Quai d'orsay
Bertrand Tavernier - 1h53, France, 2013
Avec Thierry Lhermitte, Raphaël Personnaz, Niels Arestrup
Alexandre Taillard de Vorms est grand, magnifique, un homme plein de panache qui plaît aux femmes et est accessoirement ministre des Affaires Étrangères du pays des Lumières : la France. Alexandre Taillard de Vorms est un esprit puissant, guerroyant avec l’appui de la Sainte Trinité des concepts diplomatiques : légitimité, lucidité et efficacité. Le jeune Arthur Vlaminck, jeune diplômé de l’ENA, est embauché en tant que chargé du “langage” au ministère des Affaires Étrangères. En clair, il doit écrire les discours du ministre ! Mais encore faut-il apprendre à composer avec la susceptibilité et l’entourage du prince, se faire une place entre le directeur de cabinet et les conseillers qui gravitent dans un Quai d’Orsay où le stress, l’ambition et les coups fourrés ne sont pas rares... Alors qu’il entrevoit le destin du monde, il est menacé par l’inertie des technocrates.

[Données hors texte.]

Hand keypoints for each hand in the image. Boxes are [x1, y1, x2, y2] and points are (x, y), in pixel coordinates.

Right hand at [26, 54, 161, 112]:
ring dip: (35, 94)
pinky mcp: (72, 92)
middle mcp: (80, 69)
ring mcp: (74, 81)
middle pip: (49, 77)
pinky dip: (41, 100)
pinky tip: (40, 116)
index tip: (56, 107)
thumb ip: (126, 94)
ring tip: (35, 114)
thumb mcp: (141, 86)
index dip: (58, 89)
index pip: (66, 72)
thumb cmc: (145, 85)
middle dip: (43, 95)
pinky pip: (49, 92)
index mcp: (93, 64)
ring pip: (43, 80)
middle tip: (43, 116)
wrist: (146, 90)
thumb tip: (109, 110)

Dans la peau de ce Villepin pour rire, Thierry Lhermitte, bluffant, rappelle les meilleurs comédiens burlesques de l'âge d'or hollywoodien. Pendant qu'il gesticule, les membres de son cabinet s'occupent vraiment des dossiers. Dans le registre doux du gros chat épuisé qui en a vu d'autres, Niels Arestrup en chef de cabinet, à contre-emploi total de ses rôles habituels, est hilarant. De quoi ébahir le jeune Arthur Vlaminck (Raphaël Personnaz, parfait ingénu de comédie), fraîchement enrôlé par le ministre pour faire «du langage»: écrire ses discours et apprendre à caser des citations d'Héraclite dans une intervention sur... la guerre du hareng ! Un ministère, nous souffle le cinéaste, moqueur mais jamais méprisant, ce devrait être comme une bonne troupe d'acteurs : beaucoup de talents conjugués, même si, au final, c’est la vedette qu’on applaudit à l’ONU. Pour Tavernier, le jeu politique en vaut toujours la chandelle.